Die persönliche Beziehung zu seinem Material war es, die Chandor einen unvergleichlichen Einblick in das Innenleben seiner Figuren ermöglichte. Was in anderen Händen vielleicht zu einer Anklage gegen die Finanzwirtschaft geraten wäre, entwickelte sich statt dessen zu einem nuancierten, empathischen Gruppenporträt. "Im Kern erzähle ich eine sehr menschliche Geschichte", sagt Chandor. "Ich habe sie von beiden Seiten betrachtet, mit verständnisvollem Blick. Ich bin zwar kein Banker, der andere Banker verteidigt. Andererseits kenne ich viele dieser Leute, und deshalb weiß ich, dass sie nicht das personifizierte Böse sind." Quinto ergänzt: "Was mir an diesem Drehbuch gefällt, ist, dass es kein Urteil fällt. Es wurde nicht geschrieben, um diese Leute durch den Dreck zu ziehen oder sie an den Pranger zu stellen. Vielmehr handelt es davon, welche Entscheidungen Menschen in ihrem Leben fällen müssen, und wie sehr sich die ganze Sache am Ende ihrer Kontrolle entzog. J.C. versteht das alles durch und durch, auch auf persönlicher Ebene, und darin zeigt sich seine Integrität." Eine Einschätzung, die Produzent Rob Barnum teilt: "Diese Geschichte wird noch x-Mal erzählt werden und jedesmal dieselbe Botschaft haben. Es wird Versionen geben, die die Wall Street aufs Korn nehmen und den Zuschauern die bösen Seiten des Kapitalismus erklären wollen. Aber das ist nicht die Absicht unseres Films. Er erzählt eine sehr menschliche Geschichte."

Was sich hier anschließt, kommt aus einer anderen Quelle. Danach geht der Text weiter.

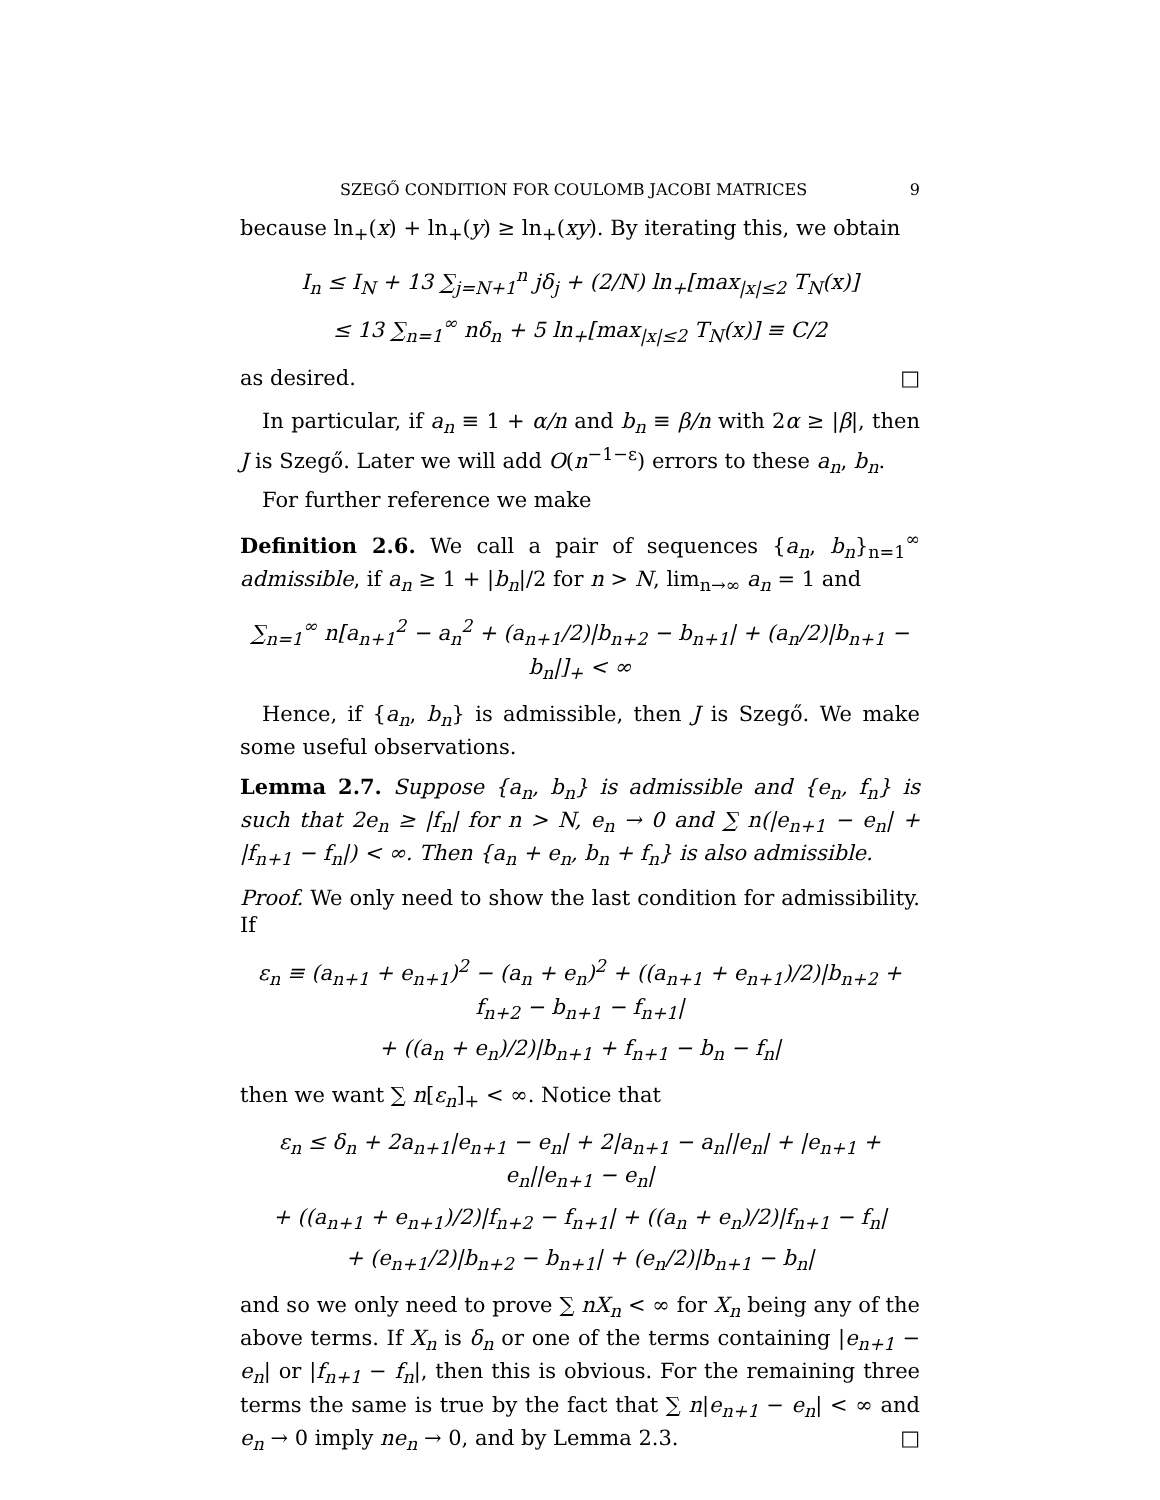SZEGŐ CONDITION FOR COULOMB JACOBI MATRICES 9
because ln<sub>+</sub>(x) + ln<sub>+</sub>(y) ≥ ln<sub>+</sub>(xy). By iterating this, we obtain
I<sub>n</sub> ≤ I<sub>N</sub> + 13 ∑<sub>j=N+1</sub><sup>n</sup> jδ<sub>j</sub> + (2/N) ln<sub>+</sub>[max<sub>|x|≤2</sub> T<sub>N</sub>(x)]
≤ 13 ∑<sub>n=1</sub><sup>∞</sup> nδ<sub>n</sub> + 5 ln<sub>+</sub>[max<sub>|x|≤2</sub> T<sub>N</sub>(x)] ≡ C/2
as desired. □
In particular, if a<sub>n</sub> ≡ 1 + α/n and b<sub>n</sub> ≡ β/n with 2α ≥ |β|, then J is Szegő. Later we will add O(n<sup>−1−ε</sup>) errors to these a<sub>n</sub>, b<sub>n</sub>.
For further reference we make
Definition 2.6. We call a pair of sequences {a<sub>n</sub>, b<sub>n</sub>}<sub>n=1</sub><sup>∞</sup> admissible, if a<sub>n</sub> ≥ 1 + |b<sub>n</sub>|/2 for n > N, lim<sub>n→∞</sub> a<sub>n</sub> = 1 and
∑<sub>n=1</sub><sup>∞</sup> n[a<sub>n+1</sub><sup>2</sup> − a<sub>n</sub><sup>2</sup> + (a<sub>n+1</sub>/2)|b<sub>n+2</sub> − b<sub>n+1</sub>| + (a<sub>n</sub>/2)|b<sub>n+1</sub> − b<sub>n</sub>|]<sub>+</sub> < ∞
Hence, if {a<sub>n</sub>, b<sub>n</sub>} is admissible, then J is Szegő. We make some useful observations.
Lemma 2.7. Suppose {a<sub>n</sub>, b<sub>n</sub>} is admissible and {e<sub>n</sub>, f<sub>n</sub>} is such that 2e<sub>n</sub> ≥ |f<sub>n</sub>| for n > N, e<sub>n</sub> → 0 and ∑ n(|e<sub>n+1</sub> − e<sub>n</sub>| + |f<sub>n+1</sub> − f<sub>n</sub>|) < ∞. Then {a<sub>n</sub> + e<sub>n</sub>, b<sub>n</sub> + f<sub>n</sub>} is also admissible.
Proof. We only need to show the last condition for admissibility. If
ε<sub>n</sub> ≡ (a<sub>n+1</sub> + e<sub>n+1</sub>)<sup>2</sup> − (a<sub>n</sub> + e<sub>n</sub>)<sup>2</sup> + ((a<sub>n+1</sub> + e<sub>n+1</sub>)/2)|b<sub>n+2</sub> + f<sub>n+2</sub> − b<sub>n+1</sub> − f<sub>n+1</sub>|
+ ((a<sub>n</sub> + e<sub>n</sub>)/2)|b<sub>n+1</sub> + f<sub>n+1</sub> − b<sub>n</sub> − f<sub>n</sub>|
then we want ∑ n[ε<sub>n</sub>]<sub>+</sub> < ∞. Notice that
ε<sub>n</sub> ≤ δ<sub>n</sub> + 2a<sub>n+1</sub>|e<sub>n+1</sub> − e<sub>n</sub>| + 2|a<sub>n+1</sub> − a<sub>n</sub>||e<sub>n</sub>| + |e<sub>n+1</sub> + e<sub>n</sub>||e<sub>n+1</sub> − e<sub>n</sub>|
+ ((a<sub>n+1</sub> + e<sub>n+1</sub>)/2)|f<sub>n+2</sub> − f<sub>n+1</sub>| + ((a<sub>n</sub> + e<sub>n</sub>)/2)|f<sub>n+1</sub> − f<sub>n</sub>|
+ (e<sub>n+1</sub>/2)|b<sub>n+2</sub> − b<sub>n+1</sub>| + (e<sub>n</sub>/2)|b<sub>n+1</sub> − b<sub>n</sub>|
and so we only need to prove ∑ nX<sub>n</sub> < ∞ for X<sub>n</sub> being any of the above terms. If X<sub>n</sub> is δ<sub>n</sub> or one of the terms containing |e<sub>n+1</sub> − e<sub>n</sub>| or |f<sub>n+1</sub> − f<sub>n</sub>|, then this is obvious. For the remaining three terms the same is true by the fact that ∑ n|e<sub>n+1</sub> − e<sub>n</sub>| < ∞ and e<sub>n</sub> → 0 imply ne<sub>n</sub> → 0, and by Lemma 2.3. □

Dass sich das Drehbuch auf die menschlichen Aspekte der Finanzkrise konzentriert, erwies sich als entscheidend. Obwohl die Figuren häufig authentische Fachtermini benutzen, ist Der Grosse Crash - Margin Call keine Geschichte über rätselhafte Finanzmanipulationen. "Die Geschichte des Films ist weit mehr als die Summe der Details dieses komplizierten Jargons", sagt Quinto. "Vielleicht überraschte mich das am meisten, als ich das Drehbuch las - dass die Geschichte so erzählt wird, dass auch ein großes Publikum sie nachvollziehen und begreifen kann. Ich glaube, letztlich war es das, was uns alle begeisterte, als wir das Drehbuch zum ersten Mal lasen. Und es war mitentscheidend dafür, dass Der Grosse Crash - Margin Call schließlich unsere erste Produktion wurde, der erste Film, bei dem wir alles gaben, damit er gedreht wird."